The FTIR spectrum revealed characteristic bands of styrene instead of organic compounds, which means that the experimental carbonization procedure is adequate to carbonize the agave fabrics.

Tomography scans revealed the presence of microvoids in the laminates. The carbonized laminates of henequen and ixtle presented a higher void density.

The viscoelastic properties revealed that some hybrid laminates showed a higher modulus than the henequen laminate, which was attributed to the higher fabric compaction. The non-carbonized layer of the henequen fabric located in the base of the laminates, i.e., layer number 4, restricted the glassy region’s molecular movement and improved the stiffness of the henequen system. On the contrary, the ixtle systems did not show any such tendency.

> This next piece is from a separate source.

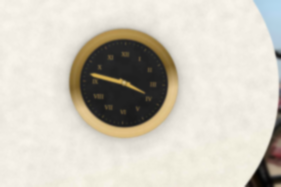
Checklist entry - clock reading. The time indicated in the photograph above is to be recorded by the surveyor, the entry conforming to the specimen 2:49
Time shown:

The thermal shock procedure promoted an increased storage modulus in the hybrid henequen laminates, but the stiffness decreased in the henequen and carbonized laminates. Once again, the ixtle systems did not display any such tendency. Moreover, thermal shock cycling promoted the post-curing process for all of the laminates evaluated in this work, which was evident, especially considering the notorious increase of the glass transition temperature.

The use of carbonized plant fiber fabrics as a reinforcement for bio-laminates is a vast field of research. This carbonized waste material is much less dense than synthetic fillers, leading to lightweight composites. The results obtained in this work confirm the effective use of carbonized fibers as composite fillers. The research team is currently developing additional research work that includes thermal stability and visual observations through the use of scanning electron microscope (SEM).